Pour les femmes engagées dans un projet de co-parentalité ou de conception avec donneur, une grossesse extra-utérine peut être particulièrement déstabilisante — car le chemin vers la maternité était déjà complexe avant cette complication. Plateformes comme Co-Parents.fr — plateforme de co-parentalité et de don de sperme connectant plus de 150 000 utilisateurs depuis 2008 — offrent un cadre de soutien et d’échange pour les femmes traversant ces épreuves sur leur parcours vers la parentalité.
Questions fréquentes
Comment reconnaître une grossesse extra-utérine ?
Les signes les plus courants sont des douleurs dans le bas du ventre (souvent unilatérales) et des saignements vaginaux anormaux de couleur brune ou noirâtre, survenant entre la 3e et la 8e semaine de grossesse.

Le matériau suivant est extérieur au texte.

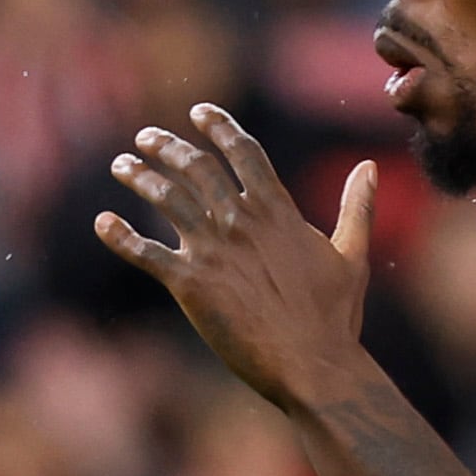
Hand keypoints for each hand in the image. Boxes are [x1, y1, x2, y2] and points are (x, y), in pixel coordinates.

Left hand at [97, 106, 375, 408]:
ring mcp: (213, 249)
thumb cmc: (336, 316)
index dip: (220, 127)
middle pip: (196, 167)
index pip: (245, 152)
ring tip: (121, 165)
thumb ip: (357, 207)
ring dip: (139, 177)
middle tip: (147, 137)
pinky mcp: (190, 283)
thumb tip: (370, 167)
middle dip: (167, 146)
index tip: (199, 112)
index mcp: (278, 211)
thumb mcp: (352, 254)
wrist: (313, 364)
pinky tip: (104, 223)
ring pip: (165, 198)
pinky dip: (119, 236)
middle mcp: (241, 221)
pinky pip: (144, 252)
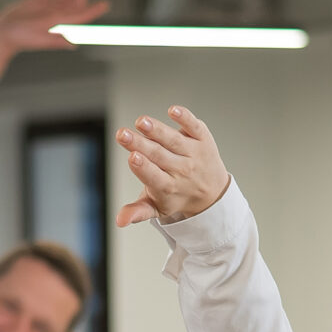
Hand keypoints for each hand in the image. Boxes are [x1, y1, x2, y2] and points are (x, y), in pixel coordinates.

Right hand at [0, 0, 106, 93]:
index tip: (106, 4)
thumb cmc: (20, 39)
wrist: (2, 36)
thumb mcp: (38, 38)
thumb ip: (55, 40)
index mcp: (59, 24)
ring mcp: (45, 9)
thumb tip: (73, 45)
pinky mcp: (35, 3)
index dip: (94, 10)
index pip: (81, 16)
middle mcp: (55, 16)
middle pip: (74, 3)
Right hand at [115, 107, 230, 226]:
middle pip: (159, 156)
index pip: (155, 178)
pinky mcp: (202, 137)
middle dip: (140, 144)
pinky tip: (172, 110)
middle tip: (122, 135)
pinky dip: (185, 119)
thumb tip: (119, 221)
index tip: (132, 158)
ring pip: (174, 140)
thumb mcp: (157, 207)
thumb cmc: (176, 195)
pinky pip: (194, 126)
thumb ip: (138, 212)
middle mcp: (183, 170)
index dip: (144, 168)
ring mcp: (194, 153)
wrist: (212, 191)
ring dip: (157, 130)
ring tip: (140, 122)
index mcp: (169, 188)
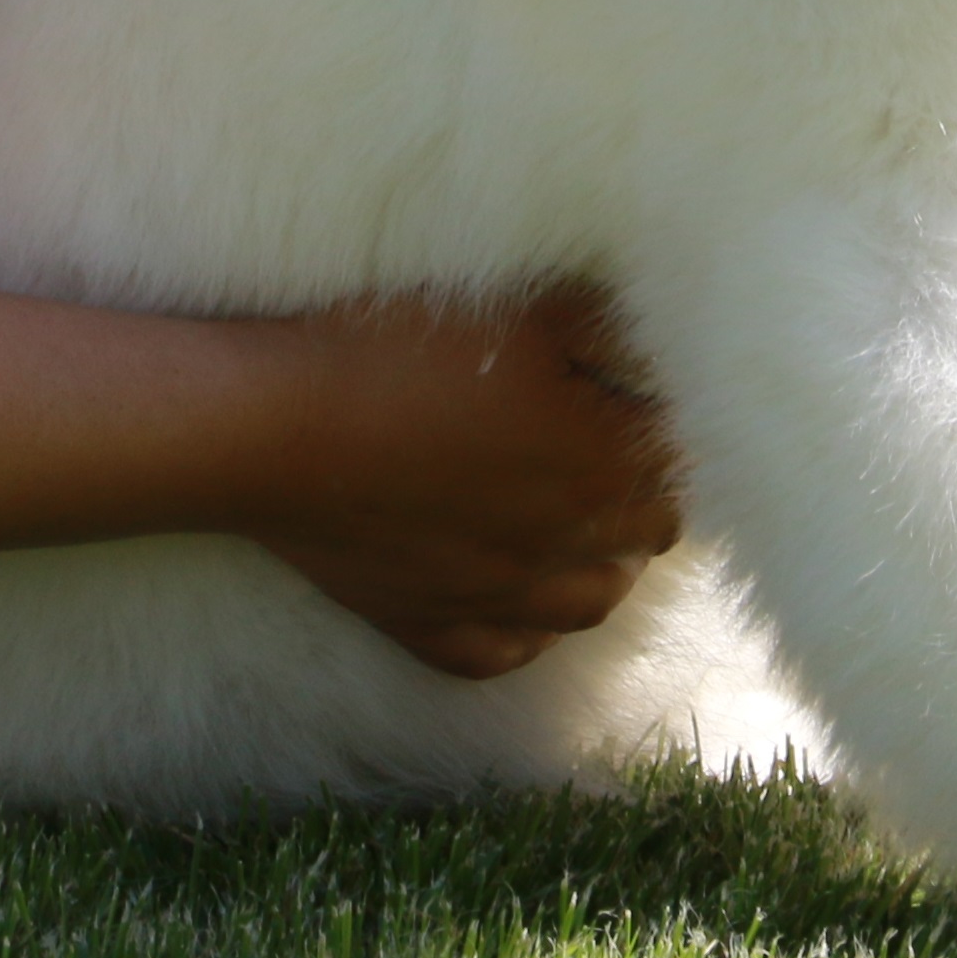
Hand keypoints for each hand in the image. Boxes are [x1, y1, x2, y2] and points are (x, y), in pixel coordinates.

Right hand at [231, 284, 683, 677]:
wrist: (273, 425)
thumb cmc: (393, 349)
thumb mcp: (517, 304)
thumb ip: (606, 320)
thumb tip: (658, 330)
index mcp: (601, 459)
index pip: (682, 453)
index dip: (671, 419)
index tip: (646, 392)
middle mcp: (566, 543)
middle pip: (652, 532)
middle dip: (647, 490)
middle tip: (617, 442)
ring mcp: (499, 597)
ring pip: (592, 603)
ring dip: (602, 563)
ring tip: (582, 518)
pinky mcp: (431, 626)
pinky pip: (504, 652)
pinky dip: (523, 629)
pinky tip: (513, 592)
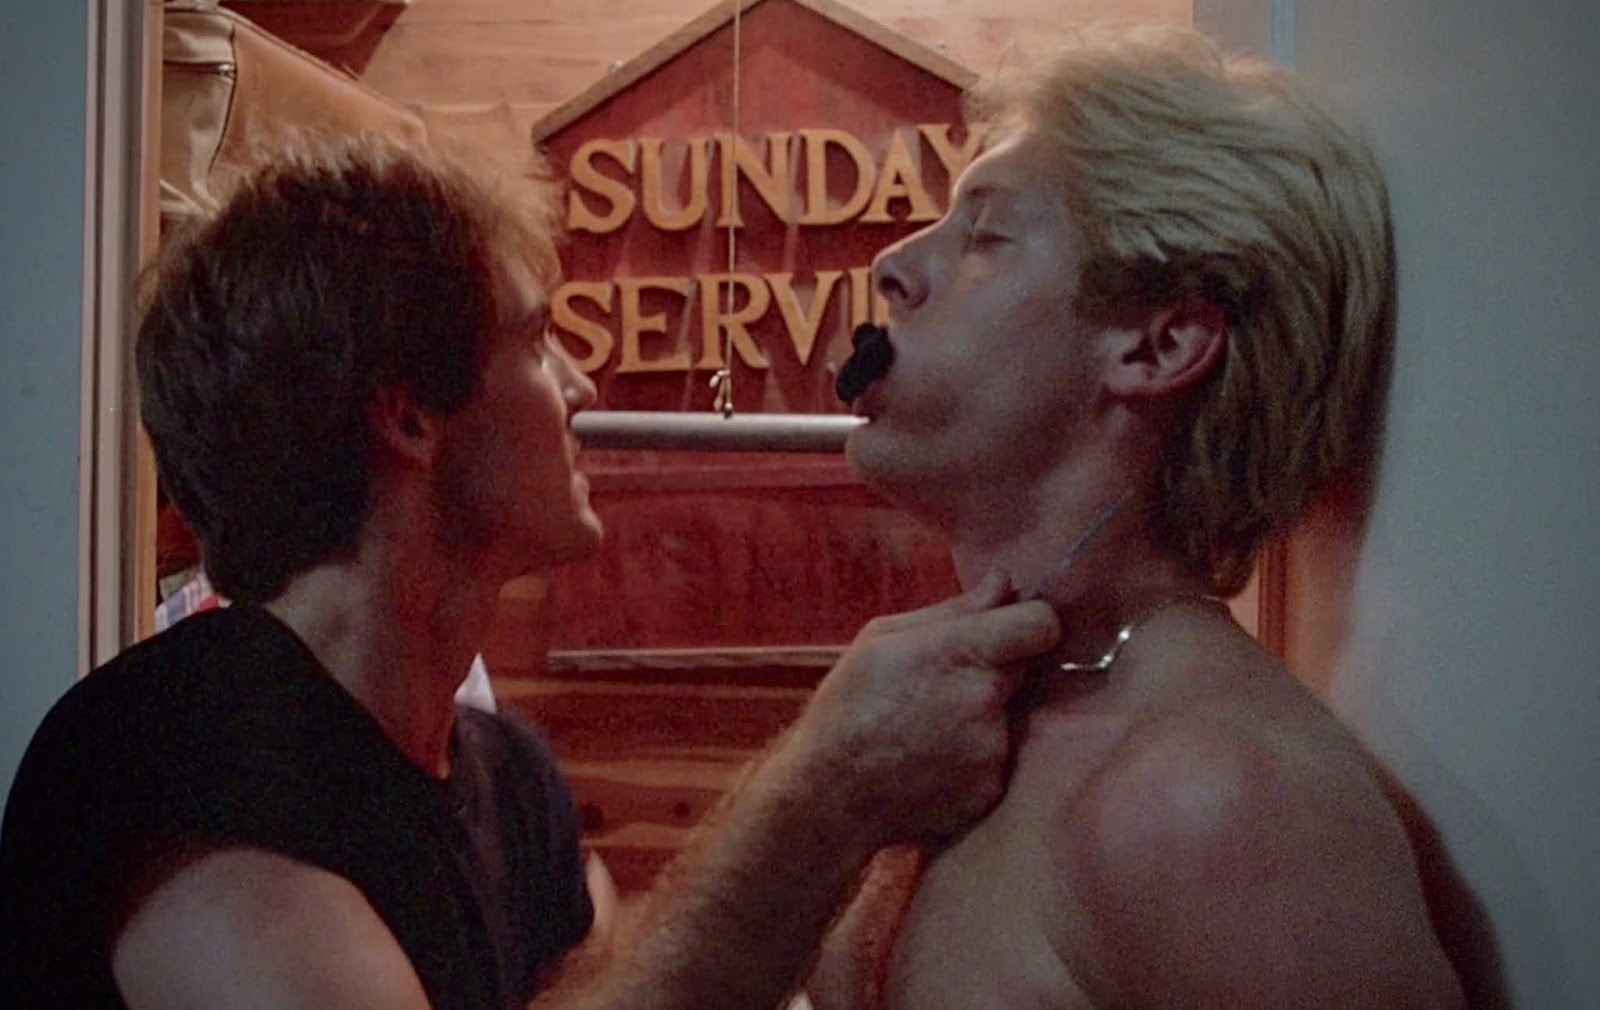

Des vertiges, des évanouissements ou un malaise général doivent vous conduire aux urgences immédiatement. Une grossesse extra-utérine est confirmée par échographie et dosage sanguin de l’hCG.
La grossesse extra-utérine est-elle dangereuse ?
Oui. Sans traitement, la croissance de l’embryon dans la trompe peut provoquer sa rupture, entraînant une hémorragie interne potentiellement fatale. C’est une urgence médicale. Avec une prise en charge rapide, les risques pour la vie de la femme sont considérablement réduits.
Peut-on avoir un bébé après une grossesse extra-utérine ?
Oui. 60 % des femmes retombent enceintes dans les deux ans suivant une grossesse extra-utérine. Si les trompes sont endommagées, la FIV offre une alternative efficace. Un suivi gynécologique étroit est recommandé lors de toute grossesse suivante pour détecter précocement une éventuelle récidive.
La grossesse extra-utérine peut-elle récidiver ?
Oui. Le risque de récidive est de 10 % à 30 % selon le CNGOF. Les femmes ayant déjà vécu une grossesse extra-utérine doivent être particulièrement vigilantes lors de grossesses futures et bénéficier d’un suivi échographique précoce pour confirmer que l’embryon s’est bien implanté dans l’utérus.
Combien de temps faut-il attendre avant de retenter une grossesse ?
Les médecins recommandent généralement d’attendre 3 à 6 mois après le traitement d’une grossesse extra-utérine avant de tenter une nouvelle conception. Ce délai permet la cicatrisation de la trompe et le retour du taux d’hCG à zéro. Votre gynécologue vous donnera un calendrier adapté à votre situation personnelle.